→ **Directive**:
Copy every line of text in the records below without changing anything, and leave the pictures out of your answer.

[Items taken from a data source]
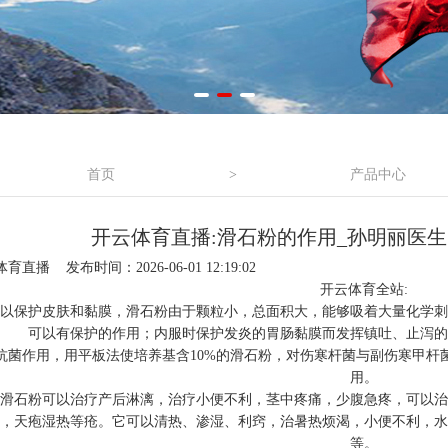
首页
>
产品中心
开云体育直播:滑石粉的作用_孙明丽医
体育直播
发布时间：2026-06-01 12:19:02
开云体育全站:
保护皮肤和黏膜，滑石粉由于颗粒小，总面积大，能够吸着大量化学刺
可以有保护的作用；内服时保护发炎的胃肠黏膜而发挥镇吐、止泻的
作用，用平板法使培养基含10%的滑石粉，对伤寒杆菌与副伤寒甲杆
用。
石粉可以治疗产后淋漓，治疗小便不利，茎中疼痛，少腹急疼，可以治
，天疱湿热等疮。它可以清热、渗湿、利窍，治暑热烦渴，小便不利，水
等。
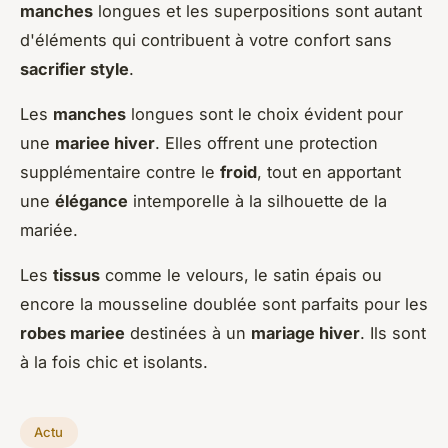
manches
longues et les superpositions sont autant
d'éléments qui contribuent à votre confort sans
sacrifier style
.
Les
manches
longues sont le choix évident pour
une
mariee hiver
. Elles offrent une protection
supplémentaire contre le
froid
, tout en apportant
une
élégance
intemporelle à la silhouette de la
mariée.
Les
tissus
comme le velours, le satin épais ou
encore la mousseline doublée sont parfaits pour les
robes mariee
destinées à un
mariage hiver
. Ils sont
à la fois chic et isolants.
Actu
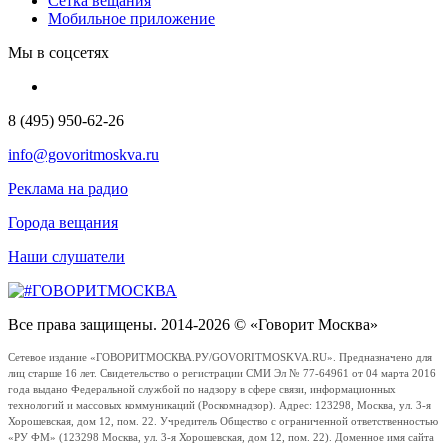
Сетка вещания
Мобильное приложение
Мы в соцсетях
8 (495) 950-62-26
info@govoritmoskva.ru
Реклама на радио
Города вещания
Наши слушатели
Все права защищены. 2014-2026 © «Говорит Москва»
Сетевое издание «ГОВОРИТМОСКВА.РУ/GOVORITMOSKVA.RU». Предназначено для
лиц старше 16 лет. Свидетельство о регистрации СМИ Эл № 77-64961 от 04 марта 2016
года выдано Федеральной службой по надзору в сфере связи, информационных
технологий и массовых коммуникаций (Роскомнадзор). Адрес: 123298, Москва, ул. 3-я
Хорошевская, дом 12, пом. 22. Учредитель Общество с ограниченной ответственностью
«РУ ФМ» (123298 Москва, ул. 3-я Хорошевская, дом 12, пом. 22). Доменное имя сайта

→ **The answer**:
首页
>
产品中心
开云体育直播:滑石粉的作用_孙明丽医
体育直播
发布时间：2026-06-01 12:19:02
开云体育全站:
保护皮肤和黏膜，滑石粉由于颗粒小，总面积大，能够吸着大量化学刺
可以有保护的作用；内服时保护发炎的胃肠黏膜而发挥镇吐、止泻的
作用，用平板法使培养基含10%的滑石粉，对伤寒杆菌与副伤寒甲杆
用。
石粉可以治疗产后淋漓，治疗小便不利，茎中疼痛，少腹急疼，可以治
，天疱湿热等疮。它可以清热、渗湿、利窍，治暑热烦渴，小便不利，水
等。
manches
longues et les superpositions sont autant
d'éléments qui contribuent à votre confort sans
sacrifier style
.
Les
manches
longues sont le choix évident pour
une
mariee hiver
. Elles offrent une protection
supplémentaire contre le
froid
, tout en apportant
une
élégance
intemporelle à la silhouette de la
mariée.
Les
tissus
comme le velours, le satin épais ou
encore la mousseline doublée sont parfaits pour les
robes mariee
destinées à un
mariage hiver
. Ils sont
à la fois chic et isolants.
Actu
Сетка вещания
Мобильное приложение
Мы в соцсетях
8 (495) 950-62-26
info@govoritmoskva.ru
Реклама на радио
Города вещания
Наши слушатели
Все права защищены. 2014-2026 © «Говорит Москва»
Сетевое издание «ГОВОРИТМОСКВА.РУ/GOVORITMOSKVA.RU». Предназначено для
лиц старше 16 лет. Свидетельство о регистрации СМИ Эл № 77-64961 от 04 марта 2016
года выдано Федеральной службой по надзору в сфере связи, информационных
технологий и массовых коммуникаций (Роскомнадзор). Адрес: 123298, Москва, ул. 3-я
Хорошевская, дом 12, пом. 22. Учредитель Общество с ограниченной ответственностью
«РУ ФМ» (123298 Москва, ул. 3-я Хорошевская, дом 12, пом. 22). Доменное имя сайта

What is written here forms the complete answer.